● Written instruction 1
In the earnings call excerpt, which measures does the sentence with "proud to increase our 2018 full-year guidance expectation" list? Name each one.

— Start Text section —

Margins continue to be impacted by our large cost reimbursable project. We expect that project to be substantially complete in the second quarters and margins to considerably increase for the balance of the year. Our Oil and Gas segment continues to enjoy strong, long-term demand for its services from both long-haul and shale activity.
We have excellent visibility and expect a very strong environment for years to come. To recap, we're off to a great start in 2018. Our backlog is strong and more importantly, our future outlook is excellent as we are enjoying growth opportunities across all of our segments.
We increased 2018 revenue guidance to $6.9 billion, 2018 EBITDA to $700 million and earnings per share for 2018 of $3.65. I'd like to take this opportunity to thank the men and women of MasTec for their commitment to safety, their hard work and their sacrifices.
Our people are our most important asset and it's because of their performance that I'm so excited and bullish about our future. I'll now turn the call over to George for our financial review.
George?.
Thanks, José and good morning, everyone. Today, I'll cover first quarter financial results including cash flow, liquidity and capital structure as well as our increased guidance expectation for 2018.
In summary, we are off to a strong start in 2018 above our initial expectations and are proud to increase our 2018 full-year guidance expectation for revenue, diluted earnings per share, adjusted EBITDA and adjusted diluted earnings per share.
More importantly, we remain bullish that several multi-year infrastructure programs that our customers are initiating during 2018 give us sizable growth opportunities in 2019 and beyond.
We believe our growth potential has not been appropriately reflected by the Street and thus we completed a share repurchase and 10b5-1 program during the first quarter of 2018, purchasing approximately 2 million shares.
We then subsequently authorized an additional $100 million share repurchase and 10b5-1 program under which we repurchased another 545,000 shares in April. In total, on a year-to-date basis through April, we have repurchased approximately 2.6 million shares, or slightly over 3% of our total share base.

— End Text section —
— Start Dataset entries —

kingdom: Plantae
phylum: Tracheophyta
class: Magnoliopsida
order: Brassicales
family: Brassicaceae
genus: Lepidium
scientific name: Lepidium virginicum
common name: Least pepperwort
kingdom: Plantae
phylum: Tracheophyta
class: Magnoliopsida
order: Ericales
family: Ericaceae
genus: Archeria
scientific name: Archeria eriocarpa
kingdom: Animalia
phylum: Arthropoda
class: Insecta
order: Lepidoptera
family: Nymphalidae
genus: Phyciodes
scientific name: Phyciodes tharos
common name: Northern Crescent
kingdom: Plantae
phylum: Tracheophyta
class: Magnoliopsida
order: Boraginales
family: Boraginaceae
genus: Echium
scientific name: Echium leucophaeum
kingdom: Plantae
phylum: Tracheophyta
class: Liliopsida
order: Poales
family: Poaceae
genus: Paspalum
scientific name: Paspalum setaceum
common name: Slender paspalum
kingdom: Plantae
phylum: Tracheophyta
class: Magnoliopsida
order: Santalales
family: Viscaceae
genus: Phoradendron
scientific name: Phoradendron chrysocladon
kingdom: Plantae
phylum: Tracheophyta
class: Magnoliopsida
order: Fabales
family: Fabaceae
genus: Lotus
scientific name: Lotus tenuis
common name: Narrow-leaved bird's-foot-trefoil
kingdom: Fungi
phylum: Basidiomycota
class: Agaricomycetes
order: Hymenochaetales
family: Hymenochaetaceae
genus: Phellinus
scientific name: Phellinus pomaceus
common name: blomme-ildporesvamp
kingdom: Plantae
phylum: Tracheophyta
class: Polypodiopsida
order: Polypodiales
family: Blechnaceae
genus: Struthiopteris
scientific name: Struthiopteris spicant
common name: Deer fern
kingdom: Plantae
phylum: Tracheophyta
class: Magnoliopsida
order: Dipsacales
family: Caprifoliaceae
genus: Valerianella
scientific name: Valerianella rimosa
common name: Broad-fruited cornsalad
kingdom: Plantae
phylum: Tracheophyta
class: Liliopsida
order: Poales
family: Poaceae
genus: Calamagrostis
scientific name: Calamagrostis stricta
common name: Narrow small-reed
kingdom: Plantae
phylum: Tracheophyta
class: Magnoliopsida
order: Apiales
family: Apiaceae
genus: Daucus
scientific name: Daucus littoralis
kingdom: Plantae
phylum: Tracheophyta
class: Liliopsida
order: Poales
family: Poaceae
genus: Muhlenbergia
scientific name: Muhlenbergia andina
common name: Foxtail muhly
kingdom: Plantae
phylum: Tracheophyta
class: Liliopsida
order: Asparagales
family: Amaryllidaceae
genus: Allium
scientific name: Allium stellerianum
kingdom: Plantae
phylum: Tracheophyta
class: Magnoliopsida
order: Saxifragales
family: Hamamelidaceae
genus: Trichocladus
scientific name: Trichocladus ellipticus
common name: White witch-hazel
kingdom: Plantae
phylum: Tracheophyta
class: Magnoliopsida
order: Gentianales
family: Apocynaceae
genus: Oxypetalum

— End Dataset entries —

● Written instruction 2
Could you print the lines of the entries that begin with the line containing "genus: Paspalum" and continue through the line containing "genus: Allium", including both of those lines?

● Full answer 1
Revenue, diluted earnings per share, adjusted EBITDA and adjusted diluted earnings per share.

● Full answer 2
genus: Paspalum
scientific name: Paspalum setaceum
common name: Slender paspalum
kingdom: Plantae
phylum: Tracheophyta
class: Magnoliopsida
order: Santalales
family: Viscaceae
genus: Phoradendron
scientific name: Phoradendron chrysocladon
kingdom: Plantae
phylum: Tracheophyta
class: Magnoliopsida
order: Fabales
family: Fabaceae
genus: Lotus
scientific name: Lotus tenuis
common name: Narrow-leaved bird's-foot-trefoil
kingdom: Fungi
phylum: Basidiomycota
class: Agaricomycetes
order: Hymenochaetales
family: Hymenochaetaceae
genus: Phellinus
scientific name: Phellinus pomaceus
common name: blomme-ildporesvamp
kingdom: Plantae
phylum: Tracheophyta
class: Polypodiopsida
order: Polypodiales
family: Blechnaceae
genus: Struthiopteris
scientific name: Struthiopteris spicant
common name: Deer fern
kingdom: Plantae
phylum: Tracheophyta
class: Magnoliopsida
order: Dipsacales
family: Caprifoliaceae
genus: Valerianella
scientific name: Valerianella rimosa
common name: Broad-fruited cornsalad
kingdom: Plantae
phylum: Tracheophyta
class: Liliopsida
order: Poales
family: Poaceae
genus: Calamagrostis
scientific name: Calamagrostis stricta
common name: Narrow small-reed
kingdom: Plantae
phylum: Tracheophyta
class: Magnoliopsida
order: Apiales
family: Apiaceae
genus: Daucus
scientific name: Daucus littoralis
kingdom: Plantae
phylum: Tracheophyta
class: Liliopsida
order: Poales
family: Poaceae
genus: Muhlenbergia
scientific name: Muhlenbergia andina
common name: Foxtail muhly
kingdom: Plantae
phylum: Tracheophyta
class: Liliopsida
order: Asparagales
family: Amaryllidaceae
genus: Allium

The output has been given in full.